• _SET OF TASKS_:
1/ Using the disputation text below, decide whether each statement agrees with it, answering yes or no and quoting the deciding words: (a) The disputation was to be held at Wittenberg with Martin Luther presiding. (b) The word "Repent ye" is to be understood as sacramental penance. (c) The Pope has the power to remit any penalty whatsoever.
2/ Reproduce word for word the stretch of the disputation text below from "1. Our Lord" through "kingdom of heaven.".
--- Begin SOURCE TEXT ---
From Wittenberg, on the eve of All Saints, in the year 1517.

If it so please your most reverend Fatherhood, you may look at these Disputations, that you may perceive how dubious a matter is that opinion about indulgences, which they disseminate as if it were most certain.

To your most reverend Fatherhood, Martin Luther.


In the desire and with the purpose of elucidating the truth, a disputation will be held on the underwritten propositions at Wittenberg, under the presidency of the Reverend Father Martin Luther, Monk of the Order of St. Augustine, Master of Arts and of Sacred Theology, and ordinary Reader of the same in that place. He therefore asks those who cannot be present and discuss the subject with us orally, to do so by letter in their absence. In the name of our Lord Jesus Christ. Amen.
  1. Our Lord and Master Jesus Christ in saying: “Repent ye,”9 etc., intended that the whole life of believers should be penitence.
  2. This word cannot be understood of sacramental penance, that is, of the confession and satisfaction which are performed under the ministry of priests.
  3. It does not, however, refer solely to inward penitence; nay such inward penitence is naught, unless it outwardly produces various mortifications of the flesh.
  4. The penalty10 thus continues as long as the hatred of self – that is, true inward penitence – continues; namely, till our entrance into the kingdom of heaven.
  5. The Pope has neither the will nor the power to remit any penalties, except those which he has imposed by his own authority, or by that of the canons.
--- End SOURCE TEXT ---
--- Begin SUPPLIED ENTRIES ---
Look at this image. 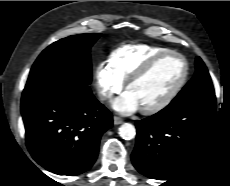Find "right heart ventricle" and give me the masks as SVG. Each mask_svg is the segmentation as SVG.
<instances>
[{
  "label": "right heart ventricle",
  "mask_w": 230,
  "mask_h": 186,
  "mask_svg": "<svg viewBox=\"0 0 230 186\" xmlns=\"http://www.w3.org/2000/svg\"><path fill=\"white\" fill-rule=\"evenodd\" d=\"M167 50V48L149 44H127L111 52L108 64L112 71L125 82L148 59Z\"/></svg>",
  "instance_id": "obj_1"
}]
</instances>
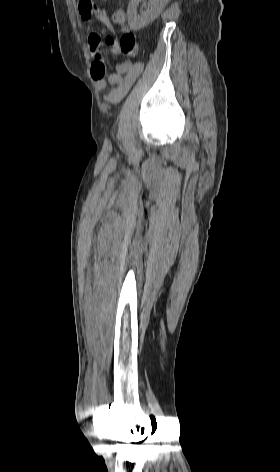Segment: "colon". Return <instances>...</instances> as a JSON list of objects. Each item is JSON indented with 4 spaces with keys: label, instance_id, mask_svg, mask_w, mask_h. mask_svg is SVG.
I'll return each mask as SVG.
<instances>
[{
    "label": "colon",
    "instance_id": "obj_1",
    "mask_svg": "<svg viewBox=\"0 0 280 472\" xmlns=\"http://www.w3.org/2000/svg\"><path fill=\"white\" fill-rule=\"evenodd\" d=\"M91 2L88 1V7L91 8ZM120 52L127 58H133L137 55V43L135 36L131 32H125L119 41Z\"/></svg>",
    "mask_w": 280,
    "mask_h": 472
}]
</instances>
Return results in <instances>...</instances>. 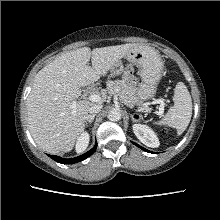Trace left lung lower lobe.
<instances>
[{
    "label": "left lung lower lobe",
    "instance_id": "left-lung-lower-lobe-1",
    "mask_svg": "<svg viewBox=\"0 0 220 220\" xmlns=\"http://www.w3.org/2000/svg\"><path fill=\"white\" fill-rule=\"evenodd\" d=\"M132 143L135 144L136 146H138L139 148H141L142 150L147 151V152H150V151L146 150L145 148L141 147L140 145H138V144H136V143H134V142H132Z\"/></svg>",
    "mask_w": 220,
    "mask_h": 220
}]
</instances>
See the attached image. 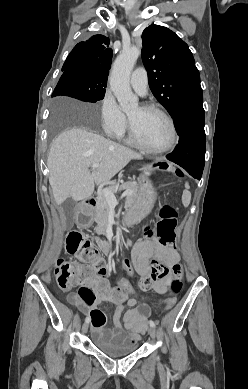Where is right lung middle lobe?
Listing matches in <instances>:
<instances>
[{"mask_svg":"<svg viewBox=\"0 0 248 389\" xmlns=\"http://www.w3.org/2000/svg\"><path fill=\"white\" fill-rule=\"evenodd\" d=\"M106 85V81L92 79L84 71H64L52 96L65 95L84 102L95 103L104 98Z\"/></svg>","mask_w":248,"mask_h":389,"instance_id":"dd1d6c3e","label":"right lung middle lobe"}]
</instances>
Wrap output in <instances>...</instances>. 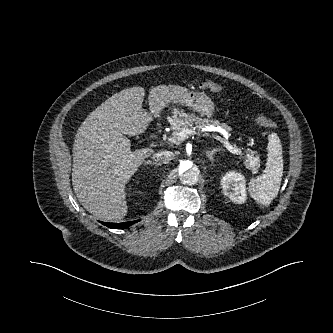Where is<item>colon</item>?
<instances>
[{
    "instance_id": "colon-1",
    "label": "colon",
    "mask_w": 333,
    "mask_h": 333,
    "mask_svg": "<svg viewBox=\"0 0 333 333\" xmlns=\"http://www.w3.org/2000/svg\"><path fill=\"white\" fill-rule=\"evenodd\" d=\"M199 86H200V88L208 90L213 93H218L222 90V87L220 84H218L214 81H210V80H205V81L201 82L199 84ZM254 121L256 124H258L262 127L268 128V129L276 128V123L273 120L268 119L263 115H257L254 118Z\"/></svg>"
}]
</instances>
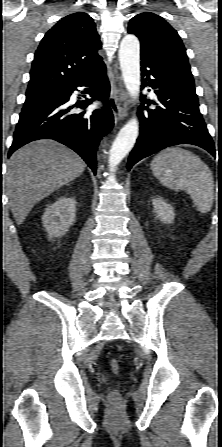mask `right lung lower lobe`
I'll list each match as a JSON object with an SVG mask.
<instances>
[{
	"mask_svg": "<svg viewBox=\"0 0 222 447\" xmlns=\"http://www.w3.org/2000/svg\"><path fill=\"white\" fill-rule=\"evenodd\" d=\"M86 87L93 99L70 105L69 98L76 87ZM110 85L102 63L89 75L75 83L55 99L37 107L22 110L8 157L21 146L38 139L56 140L77 152L96 174V151L100 140L110 132L114 119L108 103ZM94 100L104 102L102 109L91 114L74 113L75 107L85 109Z\"/></svg>",
	"mask_w": 222,
	"mask_h": 447,
	"instance_id": "right-lung-lower-lobe-1",
	"label": "right lung lower lobe"
}]
</instances>
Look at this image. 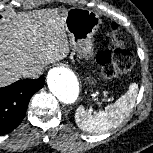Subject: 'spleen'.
Here are the masks:
<instances>
[{
  "instance_id": "spleen-1",
  "label": "spleen",
  "mask_w": 153,
  "mask_h": 153,
  "mask_svg": "<svg viewBox=\"0 0 153 153\" xmlns=\"http://www.w3.org/2000/svg\"><path fill=\"white\" fill-rule=\"evenodd\" d=\"M138 84L132 83L128 91L116 102L106 106L95 114H90L83 107H79L75 114V120L80 129L88 133H103L120 125L131 112L135 104Z\"/></svg>"
}]
</instances>
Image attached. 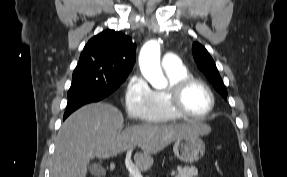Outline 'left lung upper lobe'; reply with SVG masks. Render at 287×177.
Returning <instances> with one entry per match:
<instances>
[{
    "instance_id": "5c2ea615",
    "label": "left lung upper lobe",
    "mask_w": 287,
    "mask_h": 177,
    "mask_svg": "<svg viewBox=\"0 0 287 177\" xmlns=\"http://www.w3.org/2000/svg\"><path fill=\"white\" fill-rule=\"evenodd\" d=\"M193 57L198 65V67L202 70V72L206 75L208 80L212 83L214 88L222 95V97L226 100L227 98V90L223 84V81L219 75L217 67L205 49V47L198 42H195L192 47Z\"/></svg>"
}]
</instances>
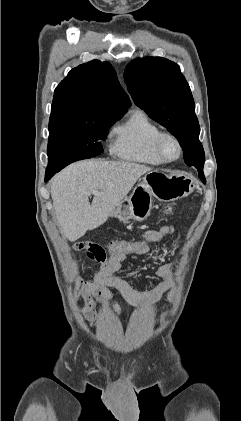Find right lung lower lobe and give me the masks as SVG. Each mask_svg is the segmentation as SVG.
Returning <instances> with one entry per match:
<instances>
[{
    "instance_id": "98d812e1",
    "label": "right lung lower lobe",
    "mask_w": 241,
    "mask_h": 421,
    "mask_svg": "<svg viewBox=\"0 0 241 421\" xmlns=\"http://www.w3.org/2000/svg\"><path fill=\"white\" fill-rule=\"evenodd\" d=\"M59 169L51 170L47 169L45 174V181L49 180L56 172H59Z\"/></svg>"
}]
</instances>
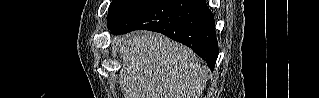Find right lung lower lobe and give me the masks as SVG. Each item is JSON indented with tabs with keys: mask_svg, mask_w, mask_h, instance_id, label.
<instances>
[{
	"mask_svg": "<svg viewBox=\"0 0 319 98\" xmlns=\"http://www.w3.org/2000/svg\"><path fill=\"white\" fill-rule=\"evenodd\" d=\"M109 29L117 35L138 29L160 32L189 46L210 69L218 56L214 16L205 0H149Z\"/></svg>",
	"mask_w": 319,
	"mask_h": 98,
	"instance_id": "1",
	"label": "right lung lower lobe"
}]
</instances>
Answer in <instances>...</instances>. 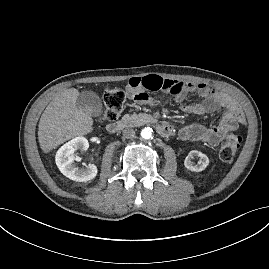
--- End SUPPLIED ENTRIES ---
• _RESPONSES TO THE TASKS_:
1/
(a) Yes: "a disputation will be held on the underwritten propositions at Wittenberg, under the presidency of the Reverend Father Martin Luther"
(b) No: "This word cannot be understood of sacramental penance"
(c) No: "The Pope has neither the will nor the power to remit any penalties, except those which he has imposed by his own authority, or by that of the canons."

2/
1. Our Lord and Master Jesus Christ in saying: “Repent ye,”9 etc., intended that the whole life of believers should be penitence.
  2. This word cannot be understood of sacramental penance, that is, of the confession and satisfaction which are performed under the ministry of priests.
  3. It does not, however, refer solely to inward penitence; nay such inward penitence is naught, unless it outwardly produces various mortifications of the flesh.
  4. The penalty10 thus continues as long as the hatred of self – that is, true inward penitence – continues; namely, till our entrance into the kingdom of heaven.